_TASK TO COMPLETE_. Up to and including the line that contains "X2359990Y4064986D02*", repeat the entries below exactly from the first line on. Do not carry over any pictures.

[Opening EXERCISE DATA section]

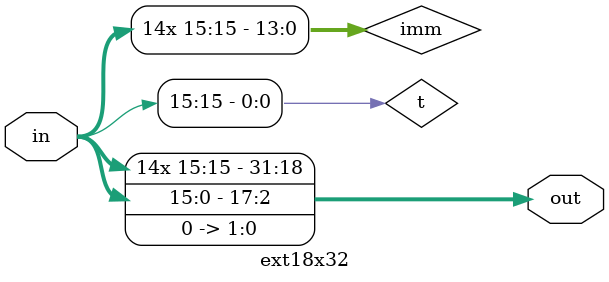
<source format=v>
`timescale 1ns / 1ps


module ext18x32(
    input [15:0]in,
    output[31:0]out
    );
   wire t=in[15];
   wire [13:0]imm={14{t}};
   assign out={imm,in,2'b00};
endmodule

</source>
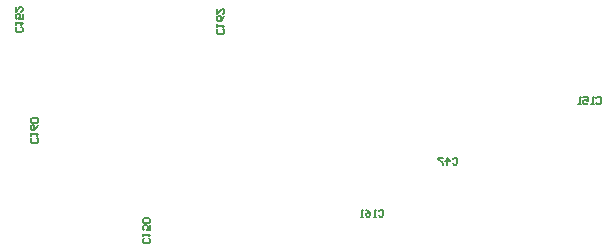
<source format=gbr>
%TF.GenerationSoftware,Altium Limited,Altium Designer,25.3.3 (18)*%
G04 Layer_Color=32768*
%FSLAX45Y45*%
%MOMM*%
%TF.SameCoordinates,5572F933-5C96-4131-A983-9EF7CB378A5A*%
%TF.FilePolarity,Positive*%
%TF.FileFunction,Other,Bottom_Designator*%
%TF.Part,Single*%
G01*
G75*
%TA.AperFunction,NonConductor*%
%ADD98C,0.15000*%
D98*
X3429993Y2165021D02*
X3439990Y2155025D01*
Y2135031D01*
X3429993Y2125034D01*
X3390006D01*
X3380010Y2135031D01*
Y2155025D01*
X3390006Y2165021D01*
X3380010Y2185015D02*
Y2205009D01*
Y2195012D01*
X3439990D01*
X3429993Y2185015D01*
X3439990Y2274986D02*
Y2234999D01*
X3410000D01*
X3419997Y2254992D01*
Y2264989D01*
X3410000Y2274986D01*
X3390006D01*
X3380010Y2264989D01*
Y2244995D01*
X3390006Y2234999D01*
X3429993Y2294979D02*
X3439990Y2304976D01*
Y2324969D01*
X3429993Y2334966D01*
X3390006D01*
X3380010Y2324969D01*
Y2304976D01*
X3390006Y2294979D01*
X3429993D01*
X7214982Y3349993D02*
X7224979Y3359990D01*
X7244972D01*
X7254969Y3349993D01*
Y3310006D01*
X7244972Y3300010D01*
X7224979D01*
X7214982Y3310006D01*
X7194988Y3300010D02*
X7174995D01*
X7184992D01*
Y3359990D01*
X7194988Y3349993D01*
X7105018Y3359990D02*
X7145005D01*
Y3330000D01*
X7125011Y3339997D01*
X7115014D01*
X7105018Y3330000D01*
Y3310006D01*
X7115014Y3300010D01*
X7135008D01*
X7145005Y3310006D01*
X7085024Y3300010D02*
X7065031D01*
X7075028D01*
Y3359990D01*
X7085024Y3349993D01*
X2349993Y3955021D02*
X2359990Y3945025D01*
Y3925031D01*
X2349993Y3915034D01*
X2310006D01*
X2300010Y3925031D01*
Y3945025D01*
X2310006Y3955021D01*
X2300010Y3975015D02*
Y3995009D01*
Y3985012D01*
X2359990D01*
X2349993Y3975015D01*
X2359990Y4064986D02*
Y4024999D01*
X2330000D01*
X2339997Y4044992D01*
Y4054989D01*
X2330000Y4064986D01*
X2310006D01*
X2300010Y4054989D01*
Y4034995D01*
X2310006Y4024999D01*
X2300010Y4124966D02*
Y4084979D01*
X2339997Y4124966D01*
X2349993D01*
X2359990Y4114969D01*
Y4094976D01*
X2349993Y4084979D01*
X5999987Y2839993D02*
X6009984Y2849990D01*
X6029977D01*
X6039974Y2839993D01*
Y2800006D01*
X6029977Y2790010D01*
X6009984D01*
X5999987Y2800006D01*
X5950003Y2790010D02*
Y2849990D01*
X5979993Y2820000D01*
X5940006D01*
X5920013Y2849990D02*
X5880026D01*
Y2839993D01*
X5920013Y2800006D01*
Y2790010D01*
X2479993Y3015021D02*
X2489990Y3005024D01*
Y2985031D01*
X2479993Y2975034D01*
X2440006D01*
X2430010Y2985031D01*
Y3005024D01*
X2440006Y3015021D01*
X2430010Y3035015D02*
Y3055008D01*
Y3045011D01*
X2489990D01*
X2479993Y3035015D01*
X2489990Y3124985D02*
X2479993Y3104992D01*
X2460000Y3084998D01*
X2440006D01*
X2430010Y3094995D01*
Y3114989D01*
X2440006Y3124985D01*
X2450003D01*
X2460000Y3114989D01*
Y3084998D01*
X2479993Y3144979D02*
X2489990Y3154976D01*
Y3174969D01*
X2479993Y3184966D01*
X2440006D01*
X2430010Y3174969D01*
Y3154976D01*
X2440006Y3144979D01*
X2479993D01*
X5374982Y2399993D02*
X5384979Y2409990D01*
X5404972D01*
X5414969Y2399993D01*
Y2360006D01*
X5404972Y2350010D01*
X5384979D01*
X5374982Y2360006D01*
X5354989Y2350010D02*
X5334995D01*
X5344992D01*
Y2409990D01*
X5354989Y2399993D01*
X5265018Y2409990D02*
X5285011Y2399993D01*
X5305005Y2380000D01*
Y2360006D01*
X5295008Y2350010D01*
X5275015D01*
X5265018Y2360006D01*
Y2370003D01*
X5275015Y2380000D01*
X5305005D01*
X5245024Y2350010D02*
X5225031D01*
X5235028D01*
Y2409990D01*
X5245024Y2399993D01*
X4058066Y3937471D02*
X4068063Y3927475D01*
Y3907481D01*
X4058066Y3897484D01*
X4018079D01*
X4008082Y3907481D01*
Y3927475D01*
X4018079Y3937471D01*
X4008082Y3957465D02*
Y3977459D01*
Y3967462D01*
X4068063D01*
X4058066Y3957465D01*
X4068063Y4047436D02*
X4058066Y4027442D01*
X4038072Y4007449D01*
X4018079D01*
X4008082Y4017445D01*
Y4037439D01*
X4018079Y4047436D01*
X4028076D01*
X4038072Y4037439D01*
Y4007449D01*
X4008082Y4107416D02*
Y4067429D01*
X4048069Y4107416D01*
X4058066D01*
X4068063Y4097420D01*
Y4077426D01*
X4058066Y4067429D01*
%TF.MD5,5ecfa43e5f2d8e37b2b8db34dccff921*%
M02*

</source>
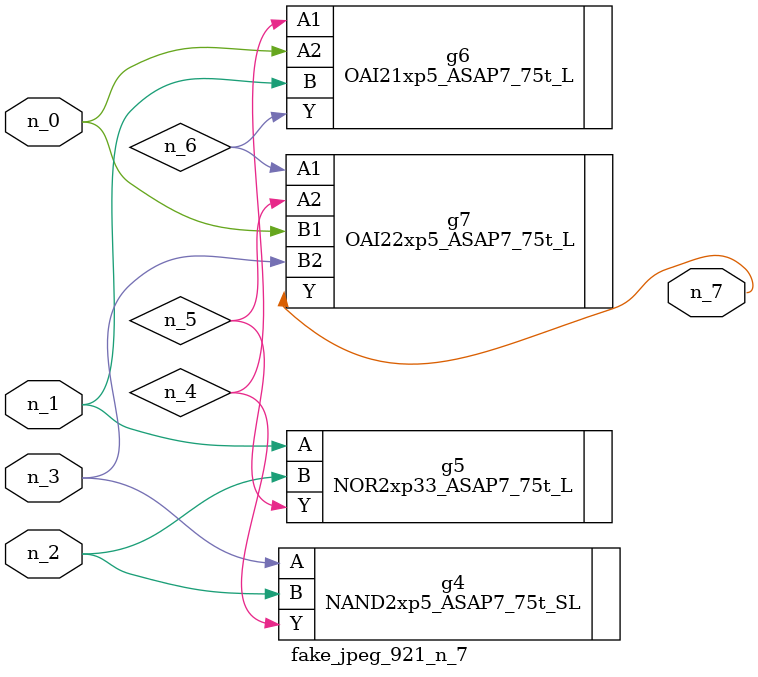
<source format=v>
module fake_jpeg_921_n_7 (n_0, n_3, n_2, n_1, n_7);

input n_0;
input n_3;
input n_2;
input n_1;

output n_7;

wire n_4;
wire n_6;
wire n_5;

NAND2xp5_ASAP7_75t_SL g4 ( 
.A(n_3),
.B(n_2),
.Y(n_4)
);

NOR2xp33_ASAP7_75t_L g5 ( 
.A(n_1),
.B(n_2),
.Y(n_5)
);

OAI21xp5_ASAP7_75t_L g6 ( 
.A1(n_4),
.A2(n_0),
.B(n_1),
.Y(n_6)
);

OAI22xp5_ASAP7_75t_L g7 ( 
.A1(n_6),
.A2(n_5),
.B1(n_0),
.B2(n_3),
.Y(n_7)
);


endmodule
</source>
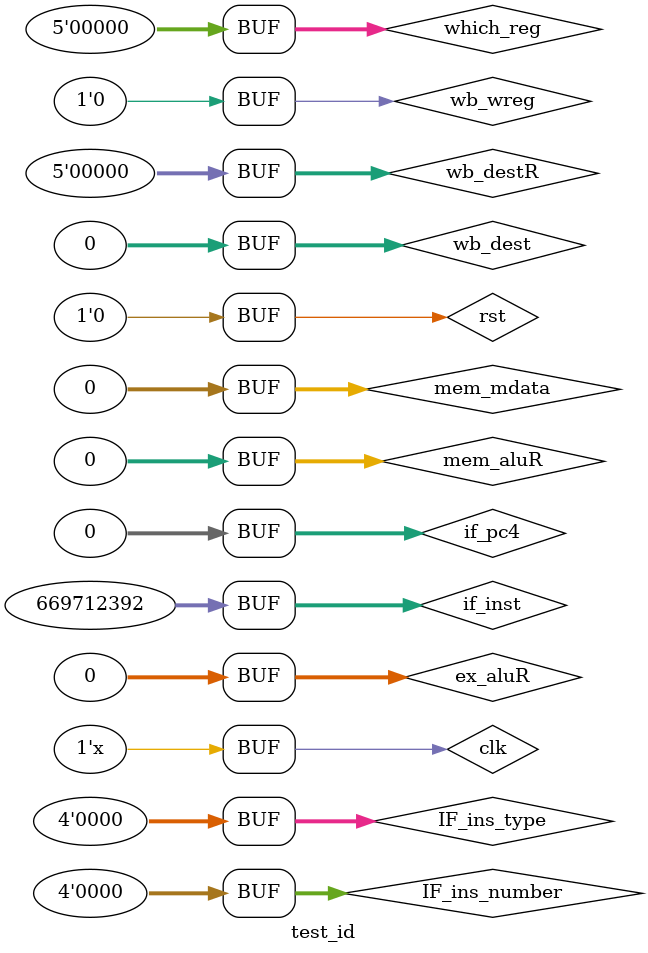
<source format=v>
`timescale 1ns / 1ps


module test_id;

	// Inputs
	reg clk;
	reg rst;
	reg [31:0] if_inst;
	reg [31:0] if_pc4;
	reg [4:0] wb_destR;
	reg [31:0] wb_dest;
	reg wb_wreg;
	reg [3:0] IF_ins_type;
	reg [3:0] IF_ins_number;
	reg [4:0] which_reg;
	reg [31:0] mem_aluR;
	reg [31:0] mem_mdata;
	reg [31:0] ex_aluR;

	// Outputs
	wire cu_wreg;
	wire cu_m2reg;
	wire cu_wmem;
	wire [3:0] cu_aluc;
	wire cu_shift;
	wire cu_aluimm;
	wire cu_branch;
	wire [31:0] id_pc4;
	wire [31:0] id_inA;
	wire [31:0] id_inB;
	wire [31:0] id_imm;
	wire [4:0] id_destR;
	wire cu_wpcir;
	wire [3:0] ID_ins_type;
	wire [3:0] ID_ins_number;
	wire [31:0] reg_content;

	// Instantiate the Unit Under Test (UUT)
	id_stage uut (
		.clk(clk), 
		.rst(rst), 
		.if_inst(if_inst), 
		.if_pc4(if_pc4), 
		.wb_destR(wb_destR), 
		.wb_dest(wb_dest), 
		.wb_wreg(wb_wreg), 
		.cu_wreg(cu_wreg), 
		.cu_m2reg(cu_m2reg), 
		.cu_wmem(cu_wmem), 
		.cu_aluc(cu_aluc), 
		.cu_shift(cu_shift), 
		.cu_aluimm(cu_aluimm), 
		.cu_branch(cu_branch), 
		.id_pc4(id_pc4), 
		.id_inA(id_inA), 
		.id_inB(id_inB), 
		.id_imm(id_imm), 
		.id_destR(id_destR), 
		.cu_wpcir(cu_wpcir), 
		.IF_ins_type(IF_ins_type), 
		.IF_ins_number(IF_ins_number), 
		.ID_ins_type(ID_ins_type), 
		.ID_ins_number(ID_ins_number), 
		.which_reg(which_reg), 
		.reg_content(reg_content), 
		.mem_aluR(mem_aluR), 
		.mem_mdata(mem_mdata), 
		.ex_aluR(ex_aluR)
	);
parameter FULL_CYC = 40, HALF_CYC = FULL_CYC/2;
	initial begin
		// Initialize Inputs
		clk = 0;
		rst = 0;
		if_inst = 0;
		if_pc4 = 0;
		wb_destR = 0;
		wb_dest = 0;
		wb_wreg = 0;
		IF_ins_type = 0;
		IF_ins_number = 0;
		which_reg = 0;
		mem_aluR = 0;
		mem_mdata = 0;
		ex_aluR = 0;

	// Wait 100 ns for global reset to finish
		#100;
        
		// Add stimulus here
			#15;if_inst[31:0]=32'h8c090014;
		
		#FULL_CYC;
		if_inst[31:0] = 32'h00a64004;
		
		#FULL_CYC;
		if_inst[31:0] = 32'h01074806;
		
		#FULL_CYC;
		if_inst[31:0] = 32'h01075007;
		
		#FULL_CYC;
		if_inst[31:0] = 32'h01075007;
		
		#FULL_CYC;
		if_inst[31:0] = 32'h0c000011;
		
		#FULL_CYC;
		if_inst[31:0] = 32'h016a6023;
		#FULL_CYC;
		if_inst[31:0] = 32'h27eb0008;
		
	end

	

	always #HALF_CYC clk = ~clk;

      
endmodule


</source>
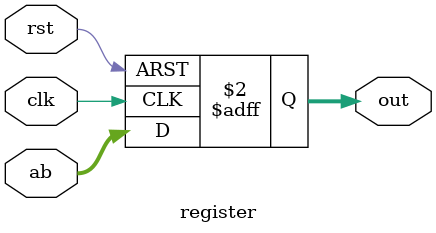
<source format=sv>
module register #(parameter n = 8) (
	input logic rst, clk, 
	input logic [n*2-1:0] ab,
//	input logic enable, 
	output logic [n*2-1:0] out);
	

//logic [n-1:0] a, b;
//logic [n*2-1:0] temp;
always_ff @(posedge clk, posedge rst) begin
		if (rst)
		
			out <= 0;
			
		else begin
			out <= ab;
//			if(enable) begin
//				out <= {a, b};
//			end
//			
//			else if(load == 0)begin
//				a <= value;
//			end
//			
//			else begin
//				b <= value;
//			end
			
		end
end

//always_comb begin
//	case(enable)
//		1'b0 : out = temp;
//		default : out = 'z;
//	endcase
//
//end


endmodule 
</source>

[Closing EXERCISE DATA section]

_THE COMPLETED TASK_.
<source format=v>
`timescale 1ns / 1ps


module ext18x32(
    input [15:0]in,
    output[31:0]out
    );
   wire t=in[15];
   wire [13:0]imm={14{t}};
   assign out={imm,in,2'b00};
endmodule

</source>
<source format=gbr>
%TF.GenerationSoftware,Altium Limited,Altium Designer,25.3.3 (18)*%
G04 Layer_Color=32768*
%FSLAX45Y45*%
%MOMM*%
%TF.SameCoordinates,5572F933-5C96-4131-A983-9EF7CB378A5A*%
%TF.FilePolarity,Positive*%
%TF.FileFunction,Other,Bottom_Designator*%
%TF.Part,Single*%
G01*
G75*
%TA.AperFunction,NonConductor*%
%ADD98C,0.15000*%
D98*
X3429993Y2165021D02*
X3439990Y2155025D01*
Y2135031D01*
X3429993Y2125034D01*
X3390006D01*
X3380010Y2135031D01*
Y2155025D01*
X3390006Y2165021D01*
X3380010Y2185015D02*
Y2205009D01*
Y2195012D01*
X3439990D01*
X3429993Y2185015D01*
X3439990Y2274986D02*
Y2234999D01*
X3410000D01*
X3419997Y2254992D01*
Y2264989D01*
X3410000Y2274986D01*
X3390006D01*
X3380010Y2264989D01*
Y2244995D01*
X3390006Y2234999D01*
X3429993Y2294979D02*
X3439990Y2304976D01*
Y2324969D01*
X3429993Y2334966D01*
X3390006D01*
X3380010Y2324969D01*
Y2304976D01*
X3390006Y2294979D01*
X3429993D01*
X7214982Y3349993D02*
X7224979Y3359990D01*
X7244972D01*
X7254969Y3349993D01*
Y3310006D01*
X7244972Y3300010D01*
X7224979D01*
X7214982Y3310006D01*
X7194988Y3300010D02*
X7174995D01*
X7184992D01*
Y3359990D01*
X7194988Y3349993D01*
X7105018Y3359990D02*
X7145005D01*
Y3330000D01*
X7125011Y3339997D01*
X7115014D01*
X7105018Y3330000D01*
Y3310006D01*
X7115014Y3300010D01*
X7135008D01*
X7145005Y3310006D01*
X7085024Y3300010D02*
X7065031D01*
X7075028D01*
Y3359990D01*
X7085024Y3349993D01*
X2349993Y3955021D02*
X2359990Y3945025D01*
Y3925031D01*
X2349993Y3915034D01*
X2310006D01*
X2300010Y3925031D01*
Y3945025D01*
X2310006Y3955021D01*
X2300010Y3975015D02*
Y3995009D01*
Y3985012D01*
X2359990D01*
X2349993Y3975015D01*
X2359990Y4064986D02*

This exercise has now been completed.